I'll admit I'm in love with the gothic architecture of roman Catholic cathedrals. Last time I was downtown Atlanta and had nothing to do for an hour or so, I was walking around and saw people going into the Sacred Heart Catholic church cathedral. I thought it would be fun to go take mass. I was hoping for more. The sermon that the priest had prepared was the one from that movie "The Last Temptation of Christ". I was really looking forward to the sermon, but then I got a call from Russo, and I had to go, because her Jeopardy tryout was over.
I was raised Baptist, and I would like to experience the whole catholic church thing again sometime, as it did seem pretty interesting and the theatrics of the whole ceremony seems appealing to me.
Also, in the Baptist church I grew up going to, wine was a big no-no. We would take "communion" only once a year, the week before Easter, and instead of wine we would have grape juice. Now, from what I understand, in the bible Jesus and his home-boys drank wine, like, all the time. He even changed water into wine once. Why else would he do that other than so he and his homeboys could get crunk? The Baptists I grew up with never seem to have an explanation for that. Not just getting drunk, but drinking alcohol in general was considered sinful. These are the same people who later on wore "What Would Jesus Do" tee-shirts and such.

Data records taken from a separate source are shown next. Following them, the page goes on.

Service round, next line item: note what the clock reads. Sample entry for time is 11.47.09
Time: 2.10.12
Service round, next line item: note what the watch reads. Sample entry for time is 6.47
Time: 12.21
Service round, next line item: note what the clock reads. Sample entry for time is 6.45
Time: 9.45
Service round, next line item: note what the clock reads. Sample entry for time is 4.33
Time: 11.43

Well, I ask, what would Jesus
brew?
Seeing as how now there is Christian "everything" from Christian super heroes and comic books to Christian punk rock and death metal, I guess Christian Goth could work as well.

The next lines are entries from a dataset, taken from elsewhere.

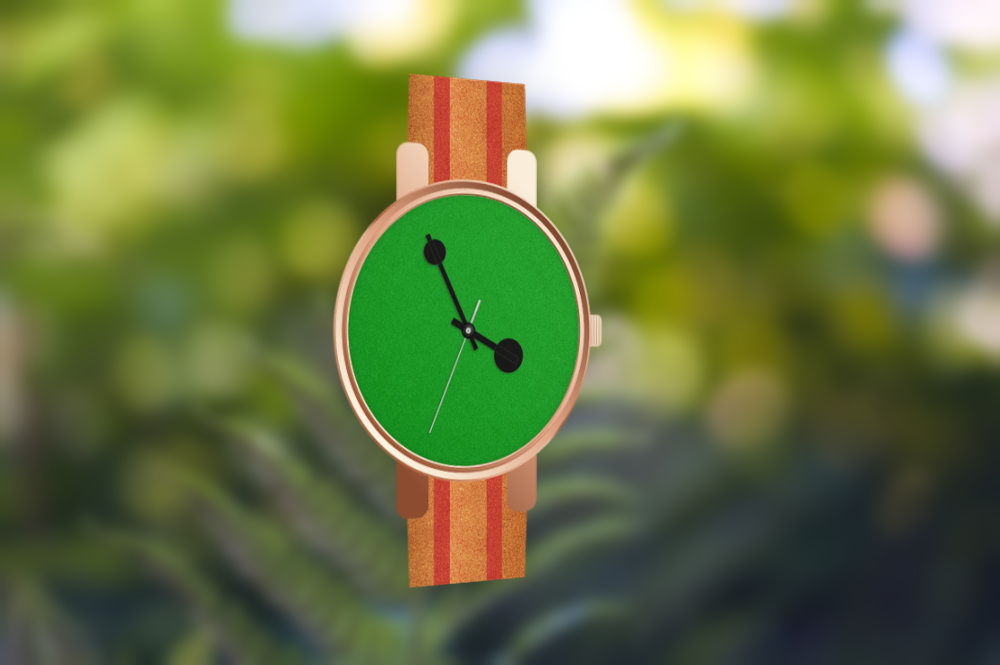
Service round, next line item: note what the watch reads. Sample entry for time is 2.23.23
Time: 3.55.34
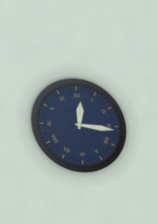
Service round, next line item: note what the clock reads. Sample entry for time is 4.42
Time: 12.16
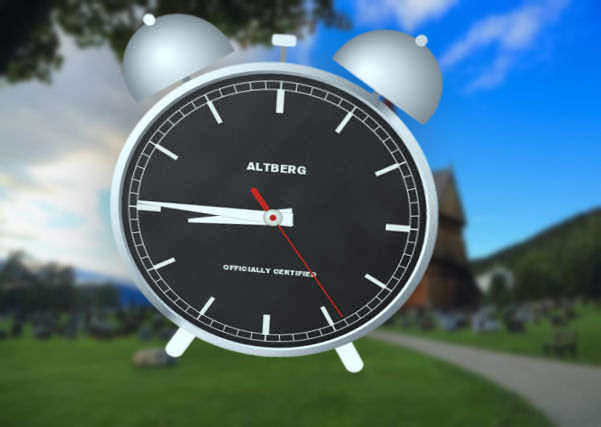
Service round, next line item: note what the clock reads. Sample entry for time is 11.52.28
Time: 8.45.24
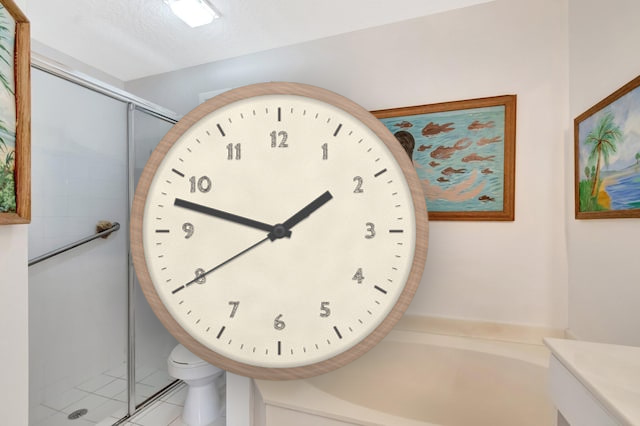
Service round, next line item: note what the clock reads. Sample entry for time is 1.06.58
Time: 1.47.40
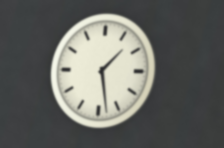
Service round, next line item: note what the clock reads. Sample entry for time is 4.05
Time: 1.28
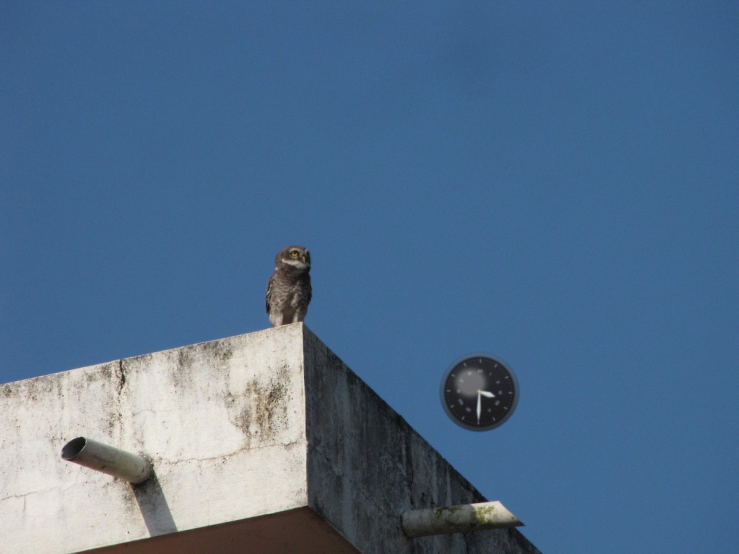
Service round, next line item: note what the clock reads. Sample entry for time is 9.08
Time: 3.30
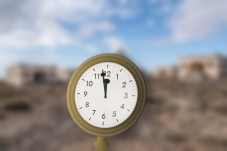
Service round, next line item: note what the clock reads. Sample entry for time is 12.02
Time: 11.58
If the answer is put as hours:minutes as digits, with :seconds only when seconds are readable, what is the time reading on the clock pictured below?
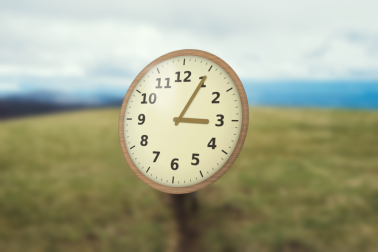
3:05
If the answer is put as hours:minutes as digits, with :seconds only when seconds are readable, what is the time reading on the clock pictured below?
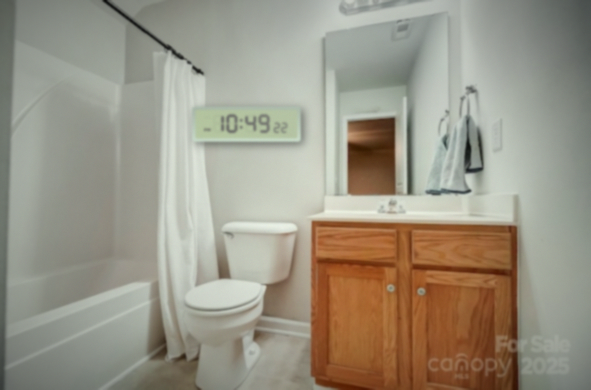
10:49
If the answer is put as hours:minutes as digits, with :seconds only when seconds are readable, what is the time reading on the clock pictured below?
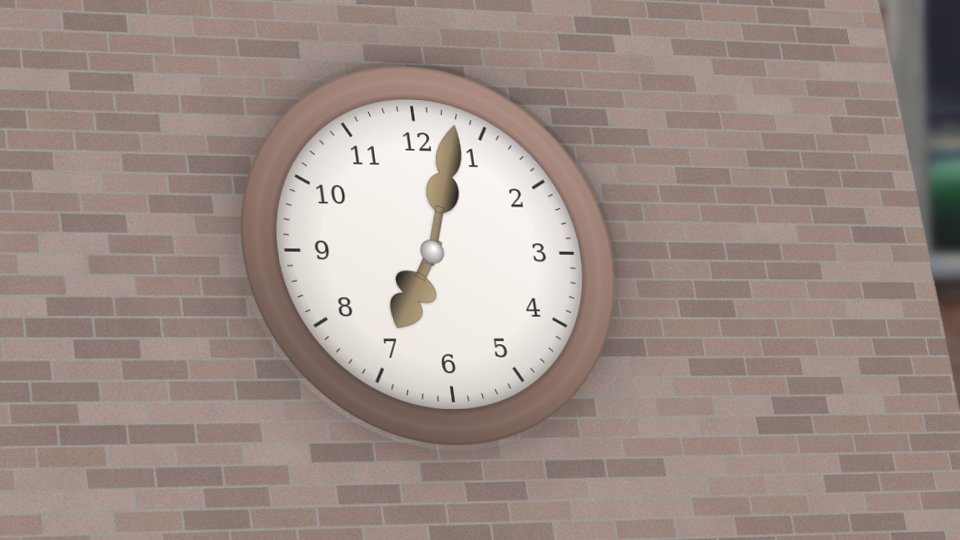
7:03
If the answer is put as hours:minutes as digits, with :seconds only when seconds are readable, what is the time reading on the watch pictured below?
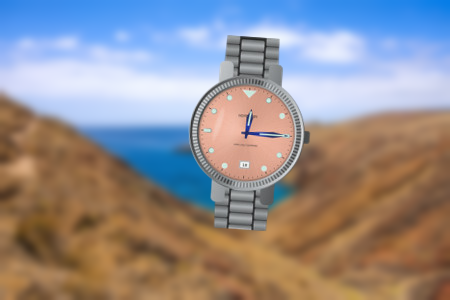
12:15
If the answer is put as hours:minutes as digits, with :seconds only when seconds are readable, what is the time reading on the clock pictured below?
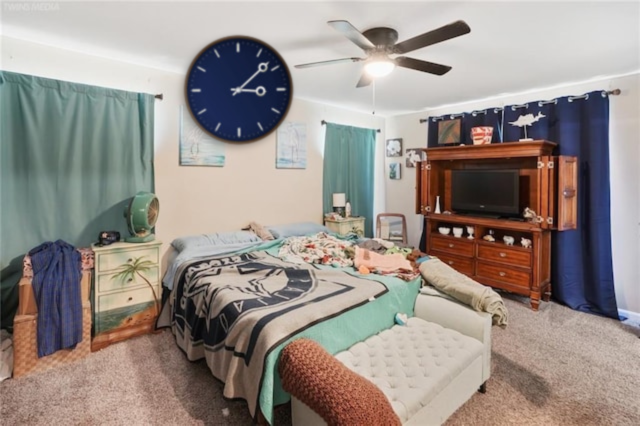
3:08
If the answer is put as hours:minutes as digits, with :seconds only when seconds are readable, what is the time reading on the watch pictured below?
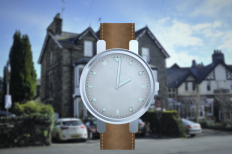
2:01
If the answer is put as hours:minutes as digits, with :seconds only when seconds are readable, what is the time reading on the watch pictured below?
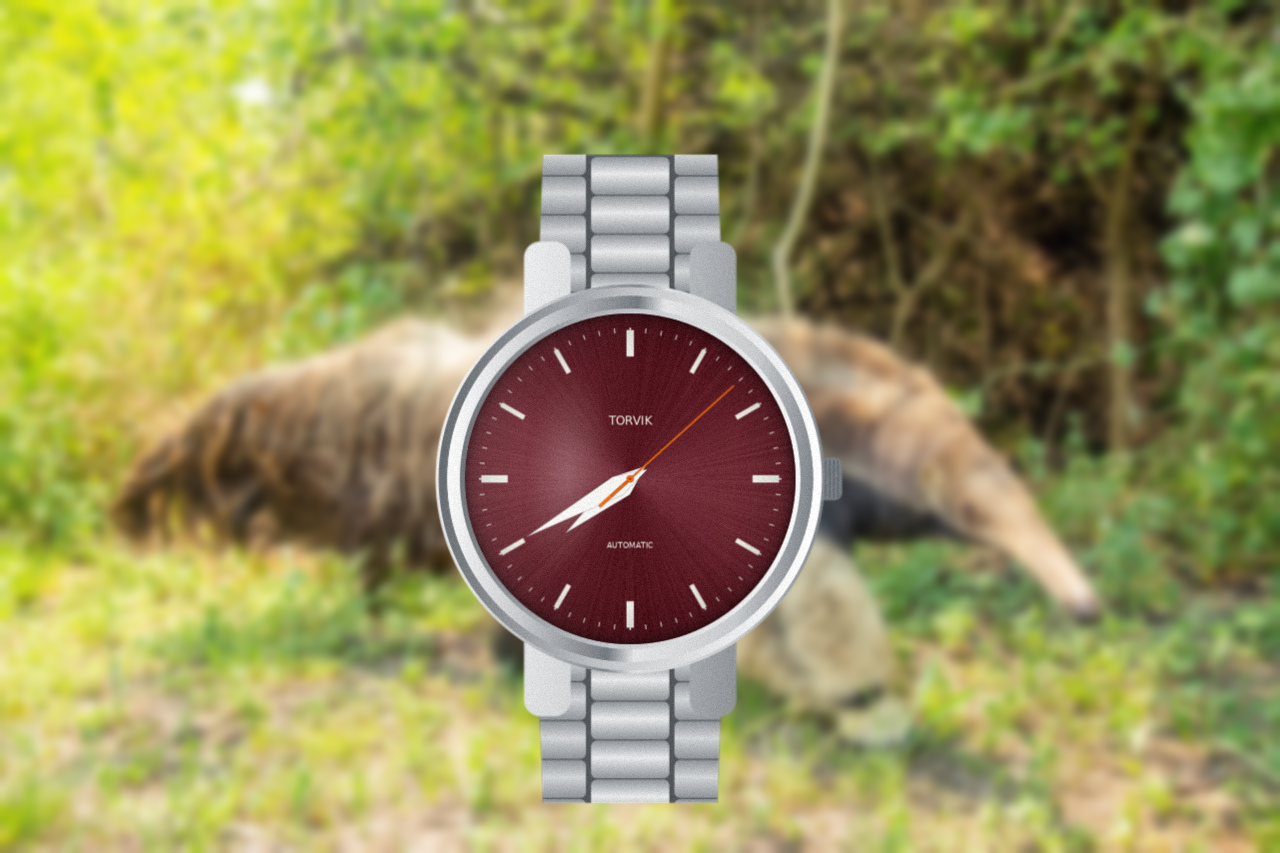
7:40:08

If you want to start a Christian church based on Catholicism to appeal to the Goth "scene" as a whole, I have a few suggestions.
1. This whole concept of priests having to be abstinent has to go. We all know what sick moral depravities can come from sexual repression. If I had kids, I certainly wouldn't want them around a person in that kind of leadership role if he can't get some booty every once in a while.
Same goes for nuns. Sexual gratification between consenting adults in the church should be an acceptable practice for both straights and gays alike.
2. During communion, one can have as much wine and bread as they like. Lord knows how much we like to drink, I do anyway. Just as he multiplied the loaves and fishes, and turned the water into wine, if Jesus were around today, I think he would want to share as much of his blood and his body as there is available. I recommend stocking up at Bob's package store and Panera before Sunday mass.
3. Mass would be best held on Sunday evenings, as most of us are probably too hung over from drinking at Temple on Saturday night to get up early on Sunday morning to go to church.
4. I think nuns in tight PVC habits dancing in cages would be a good Idea, and appeal to the "Fetish Christian" crowd as well.
Hope some of these ideas help bring people to your church.
I know I would be in attendance every Sunday if they were in place.